L'organisme Au bas de l'échelle, qui défend les droits des travailleurs non syndiqués, n'est pas surpris de non-respect généralisé des lois du travail dans le milieu de la restauration et des bars. «Il y a un manque de ressources pour faire respecter la loi, dit Carole Henry, porte-parole de l'organisme. Les gens ne connaissent pas leurs droits ou ont peur de les faire respecter. Plus récemment, la récession et les pertes d'emplois rendent les gens plus nerveux. Ils vont accepter des conditions de travail qu'ils n'accepteraient pas autrement.»

L'Association des restaurateurs du Québec ne croit pas la situation si problématique. «C'est comparable aux autres industries de services. Ce n'est pas nécessairement un problème. On prône le respect de la loi», dit Dominique Tremblay, porte-parole de l'Association des restaurateurs du Québec, organisme représentant 4200 des 19 000 restaurants de la province.

Le Parti québécois propose de créer un réseau d'associations de travailleurs non syndiqués afin de faciliter le dépôt de plaintes pour non-respect des lois du travail. «Les droits du travail sont peu appliqués en milieu non syndiqué. La Commission des normes du travail, c'est bien, mais c'est un organisme qui est loin des gens. Il faudrait créer des associations de travailleurs par zone géographique. Un peu comme des syndicats, mais sans convention collective et à moindre coût pour les employés», dit François Rebello, député du Parti québécois et porte-parole en matière de relations de travail.

Selon l'enquête de la Commission des normes du travail, les infractions les plus fréquentes sont celles relatives à la période de repas (38%), au partage des pourboires (37%), au congé annuel (28%), à l'achat de vêtements obligatoires (26%) et au bulletin de paie (15%).

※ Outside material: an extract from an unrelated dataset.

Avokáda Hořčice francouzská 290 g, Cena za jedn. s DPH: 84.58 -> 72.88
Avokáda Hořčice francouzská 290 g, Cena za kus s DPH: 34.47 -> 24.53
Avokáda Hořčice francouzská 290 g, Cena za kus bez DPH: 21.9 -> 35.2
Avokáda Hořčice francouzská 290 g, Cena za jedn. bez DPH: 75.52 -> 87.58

Les infractions les moins fréquentes sont celles relatives aux heures supplémentaires (3%) et au salaire minimum (3%).

L'enquête sur les conditions de travail dans le milieu de la restauration et des bars a été réalisée par la firme Jolicoeur&Associés pour le compte de la Commission des normes du travail et le ministère du Travail. 1250 employés ont été interrogés par téléphone entre le 28 juin et le 4 juillet 2009. Le rapport, le premier sur le secteur de la restauration, a été remis au gouvernement en avril dernier.